#### TASK BRIEF:
Count the lines in the records below that contain the string "Beschäftigte". Reply with the number alone.

Stored items
════════════════
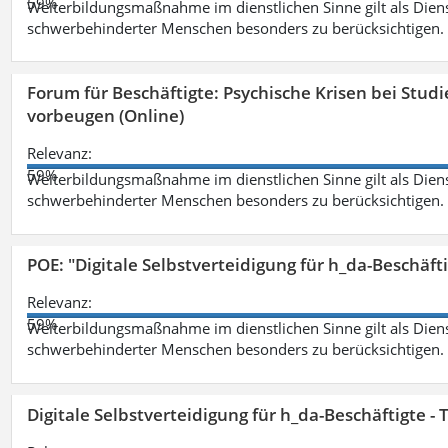
59%
Weiterbildungsmaßnahme im dienstlichen Sinne gilt als Dien
schwerbehinderter Menschen besonders zu berücksichtigen. Fa
Forum für Beschäftigte: Psychische Krisen bei Stu
vorbeugen (Online)
Relevanz:
59%
Weiterbildungsmaßnahme im dienstlichen Sinne gilt als Dien
schwerbehinderter Menschen besonders zu berücksichtigen. Fa
POE: "Digitale Selbstverteidigung für h_da-Beschäf
Relevanz:
59%
Weiterbildungsmaßnahme im dienstlichen Sinne gilt als Dien
schwerbehinderter Menschen besonders zu berücksichtigen. Fa
Digitale Selbstverteidigung für h_da-Beschäftigte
════════════════
#### COMPLETED TASK:
2